The war effort pulled rank over state Department of Transportation officials’ plans to fly over special traffic signals for the one-lane Kuhio Highway in Kilauea.
Rod Haraga, state DOT director, explained that the C-17 cargo plane that was tabbed to fly over the special signals yesterday was commandeered for duty in Iraq.
The signals, which could give welcome relief to Kaua’i Police Department officers and members of state DOT-Highways Division road crews on traffic-control duty since the flood of March 14, were to be flown to the island today, and are to be installed today, he said.
Members of a crew from Jas W. Glover Ltd. were ready to perform repair work on the road last night, but were sidelined by continued showers, said Haraga and Scott Ishikawa, DOT spokesperson.
They will try again tonight, weather-permitting, Haraga said. A decision will be made by 5 p.m., Ishikawa said.

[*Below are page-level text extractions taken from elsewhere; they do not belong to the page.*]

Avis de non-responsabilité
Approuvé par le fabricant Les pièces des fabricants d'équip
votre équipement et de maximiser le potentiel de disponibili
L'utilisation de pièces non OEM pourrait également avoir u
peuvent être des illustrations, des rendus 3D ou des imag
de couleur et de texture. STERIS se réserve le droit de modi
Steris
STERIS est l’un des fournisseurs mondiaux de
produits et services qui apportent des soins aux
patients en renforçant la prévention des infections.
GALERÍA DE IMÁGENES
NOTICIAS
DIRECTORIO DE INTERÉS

“Obviously, everything is based on the weather,” said Haraga, who remains determined to get the highway re-opened to two lanes quickly.
“We can’t re-pave in the rain,” Ishikawa said.

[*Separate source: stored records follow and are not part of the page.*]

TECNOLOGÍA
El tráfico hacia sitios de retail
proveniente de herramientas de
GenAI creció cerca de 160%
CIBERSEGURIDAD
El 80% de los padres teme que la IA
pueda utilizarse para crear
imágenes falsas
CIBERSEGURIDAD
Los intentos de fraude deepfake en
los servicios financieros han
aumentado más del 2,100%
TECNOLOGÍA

“I want to get that road open as soon as possible to two lanes of traffic,” said Haraga, indicating his hope that the weather will cooperate and the work can be completed by this weekend.
The forecast calls for continued showers today through at least Friday.
Kuhio Highway was closed for a day and a half, March 14 and March 15, after millions of gallons of water rushed over and under it when Ka Loko Reservoir gave way. The flood washed away at least two homes along Wailapa Stream, killing three people, with four others missing and presumed dead.
Kuhio Highway has been limited to one-lane traffic since then, with KPD officers and others assigned to traffic-control work. Haraga said state DOT-Highways Division crew members may have been helping direct traffic.
Even after the Glover men make the necessary repairs, re-paving and re-striping, large, delivery-type trucks will still need to be escorted over the center of the road, Haraga and Ishikawa said.
“We lost most of the shoulder already,” said Ishikawa.
So those making deliveries in large delivery trucks are asked to call the state DOT-Highways Division office, 241-3000, to let officials there know around the time they’d be arriving at the section of the highway between the 21 and 22 mile markers known as “Ground Zero.”
While Ishikawa said one lane of the road would remain open during the late-night/early-morning repairs once weather permits them, Haraga earlier yesterday, during a telephone interview, said the highway would need to be closed during some of the work, for the safety of the workers.
In addition to the reconstruction and re-paving of the road, members of the Glover crew will also be installing striping dots to delineate the two lanes, Haraga explained.
The raised, half-moon-shaped pieces are known as Botts Dots, after their inventor, he added.
Steve Kyono, state DOT-Highways Division Kaua’i district engineer, said that some preparatory work was scheduled to take place last night, with members of a crew working to get rid of the old highway striping and performing some other chores.